A behavioural study to identify engagement opportunities with Mozilla

With
Mozilla and Calibro
Year
2017
Challenge icon
Challenge

How can we map the Conscious Choosers' value system and requirements to encourage more responsible online behaviour?

Process icon
Process

We conducted a research study in USA and Germany to map how different types of Conscious Choosers relate to technology and internet-related issues.

Outcome icon
Outcome

We developed a set of personas and recommendations on product features (for Firefox) and communication strategies (for Mozilla).

Mozilla has identified the Conscious Choosers as a cohort of people who exhibit signs of “everyday activism” in their offlines lives, and express those through the product and services they choose and use.

At the same time, these same people don't apply similar values and behaviours in their online lives, where they often use services that don't reflect their ethical choices. Starting from the assumption that the Conscious Choosers are a good audience for Mozilla and Firefox, it was still unknown what arguments and product features could better engaged them (e.g. How do they make their online decisions? What's their perception of privacy? What are their main concerns nowadays?).

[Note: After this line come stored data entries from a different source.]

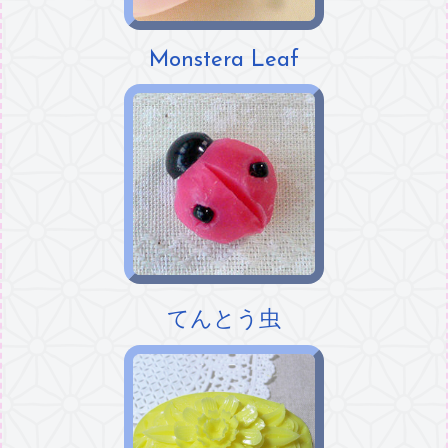
Monstera Leaf
てんとう虫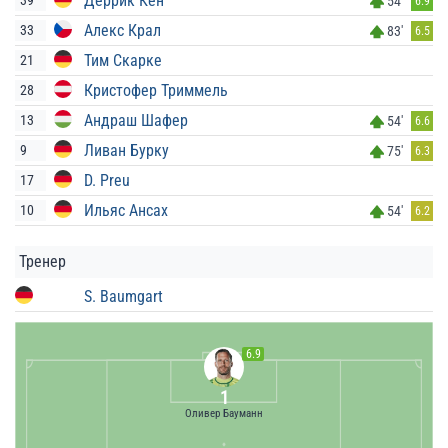
Деррик Кён
39
54'
6.9
Алекс Крал
33
83'
6.5
Тим Скарке
21
Кристофер Триммель
28
Андраш Шафер
13
54'
6.6
Ливан Бурку
9
75'
6.3
D. Preu
17
Ильяс Ансах
10
54'
6.2
Тренер
S. Baumgart
6.9
1
Оливер Бауманн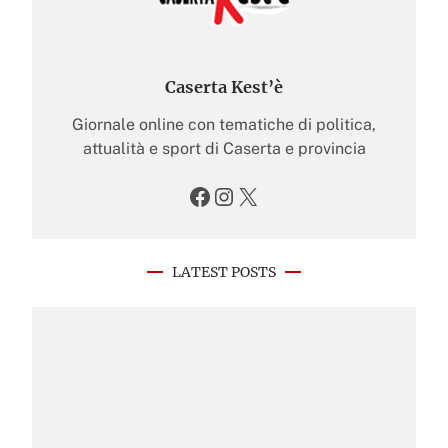
Caserta Kest’è
Giornale online con tematiche di politica,
attualità e sport di Caserta e provincia
Facebook
Instagram
X
LATEST POSTS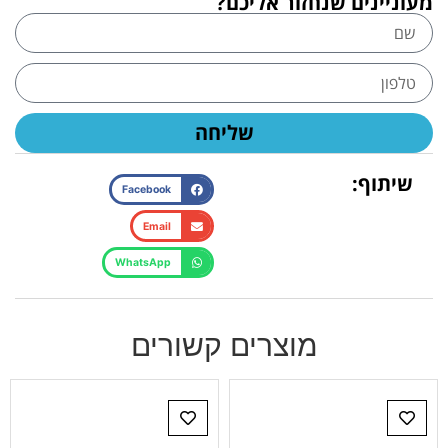
מעוניינים שנחזור אליכם?
שליחה
שיתוף:
Facebook
Email
WhatsApp
מוצרים קשורים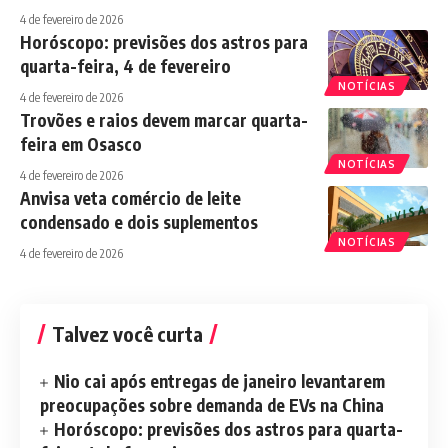
4 de fevereiro de 2026
Horóscopo: previsões dos astros para
quarta-feira, 4 de fevereiro
NOTÍCIAS
4 de fevereiro de 2026
Trovões e raios devem marcar quarta-
feira em Osasco
NOTÍCIAS
4 de fevereiro de 2026
Anvisa veta comércio de leite
condensado e dois suplementos
NOTÍCIAS
4 de fevereiro de 2026
Talvez você curta
Nio cai após entregas de janeiro levantarem
preocupações sobre demanda de EVs na China
Horóscopo: previsões dos astros para quarta-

Online-offline behaviour exercise
Online-offline behaviour exercise

A combined digital and traditional ethnographic approach allowed to discover more about the Conscious Choosers. We used web ethnography to explore the main topics and actors connected to each of the five Internet Health issues (data privacy and security, decentralization, web literacy, digital inclusion and open innovation) based on what appear as result during searches on Chrome and DuckDuckGo. This helped creating a broader set of themes and keywords to be discussed during the specific qualitative research. In parallel, a mixed quantitative and qualitative research study allowed to identify different types of Conscious Choosers and conduct in-depth interviews with about 24 of them in the USA (in Atlanta, Kansas City and Austin) and the same amount in Germany (in Hamburg, Leipzig and Munich). The in-depth interviews were essential to assess their online and offline behaviours across a variety of contexts, understand their mental models around data privacy, and explore their knowledge of Internet-related issues. The interviews were complemented by direct observation in specific spots of each town with high presence of Conscious Choosers (e.g. co-working spaces, artist galleries, social innovation hubs, etc.) and by organizing small events with local experts to get their opinion on the current beliefs and behaviours related to technology. The research tour lasted three weeks in each country, and brought to a very complete understanding of the initial open points.

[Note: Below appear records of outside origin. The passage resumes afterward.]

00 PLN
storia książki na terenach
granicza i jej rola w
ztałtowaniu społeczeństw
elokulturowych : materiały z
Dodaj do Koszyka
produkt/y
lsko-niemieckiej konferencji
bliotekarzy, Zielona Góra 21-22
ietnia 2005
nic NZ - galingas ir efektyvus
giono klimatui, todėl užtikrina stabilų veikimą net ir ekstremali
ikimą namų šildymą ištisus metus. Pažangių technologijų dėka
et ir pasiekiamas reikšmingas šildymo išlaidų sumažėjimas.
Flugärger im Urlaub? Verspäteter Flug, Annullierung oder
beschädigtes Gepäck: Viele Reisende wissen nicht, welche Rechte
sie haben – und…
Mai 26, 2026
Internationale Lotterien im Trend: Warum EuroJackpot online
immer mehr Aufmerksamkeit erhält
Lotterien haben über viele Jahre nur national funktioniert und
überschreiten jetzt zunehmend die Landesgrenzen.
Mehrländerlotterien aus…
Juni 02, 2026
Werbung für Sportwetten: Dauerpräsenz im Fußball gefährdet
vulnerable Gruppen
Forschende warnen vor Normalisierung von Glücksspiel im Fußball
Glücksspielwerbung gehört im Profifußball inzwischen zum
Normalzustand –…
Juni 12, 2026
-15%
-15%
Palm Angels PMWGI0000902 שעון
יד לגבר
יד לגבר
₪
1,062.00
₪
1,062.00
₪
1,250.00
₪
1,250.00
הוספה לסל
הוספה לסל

Prioritizing the five Internet Health issues identified by Mozilla
Prioritizing the five Internet Health issues identified by Mozilla

Three American and four German personas emerged during the study, for a total of seven different approaches that Conscious Choosers may have, considering their value system and use of technology. Each persona has been described in depth, detailing the motivation behind their online and offline choices and their point of view on Internet and technology in general. Each description covered specific insights connected to the way in which Mozilla and Firefox teams are organized (from browser features to communication), so that every department could already link the persona to their own activities and find inspirations. The descriptions also included a map showing the personas along a continuum that goes from unaware to aware, active and advocate: there could be different enabling and blocking factors that help Conscious Choosers moving further in that journey and those need to be considered in order to engage them more and more.